Auto-review is a safety architecture for OpenAI Codex that uses a secondary AI agent to approve or deny sensitive actions. It provides a middle ground between manual human approval, which is slow, and full access mode, which is risky. This system allows coding agents to perform complex tasks autonomously while maintaining security oversight.
When a Codex agent reaches a sandbox boundary—such as attempting a network call or running a script outside its designated folder—it requests escalation. A separate agent, powered by GPT-5.4 Thinking, reviews the request against security policies and user intent. This separation of roles ensures the safety check is independent of the task-oriented primary agent.

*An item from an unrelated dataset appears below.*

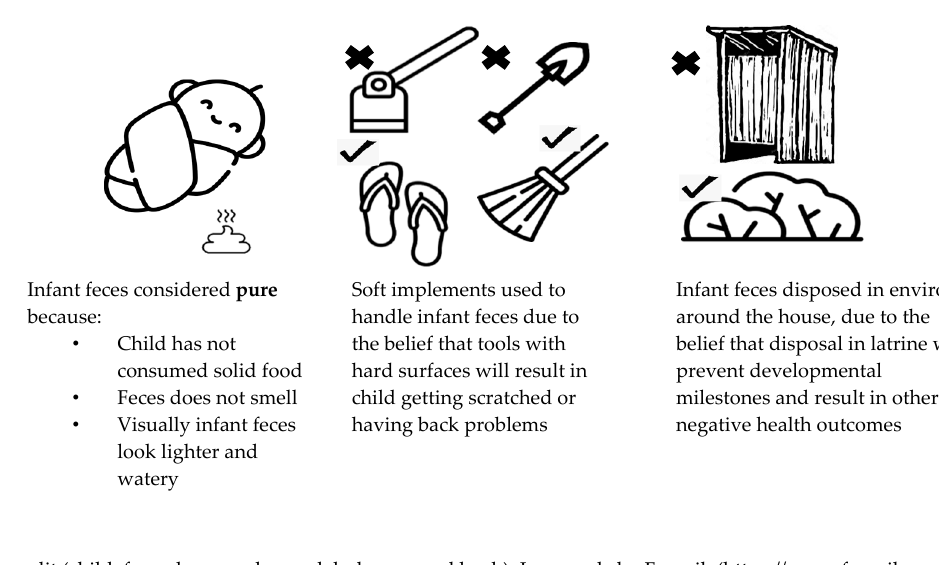
Figure 1. Summary of perceptions, practices and changing perspectives of infant feces in Geita region, Tanzania.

Yes, OpenAI has open-sourced the Auto-review logic within the official Codex repository on GitHub. The company released the code to encourage community scrutiny and iteration on agent oversight methods. This allows developers to implement similar agent-reviewing-agent safety patterns in their own agentic applications and research environments.
In internal evaluations, Auto-review achieved a 99.3% recall rate for detecting prompt injections and a 90.3% recall rate for agent overreach, which includes unintended data transfers or security weakening. It also successfully identified 96.1% of malicious actions in MonitoringBench, a dataset designed to test if agents can covertly carry out harmful tasks.
When Auto-review denies a request, it provides the primary agent with a rationale for the rejection. In more than half of internal cases, the Codex agent uses this feedback to find a safer alternative path to complete the task without human intervention. If the agent repeatedly attempts unsafe actions, the system automatically stops the session.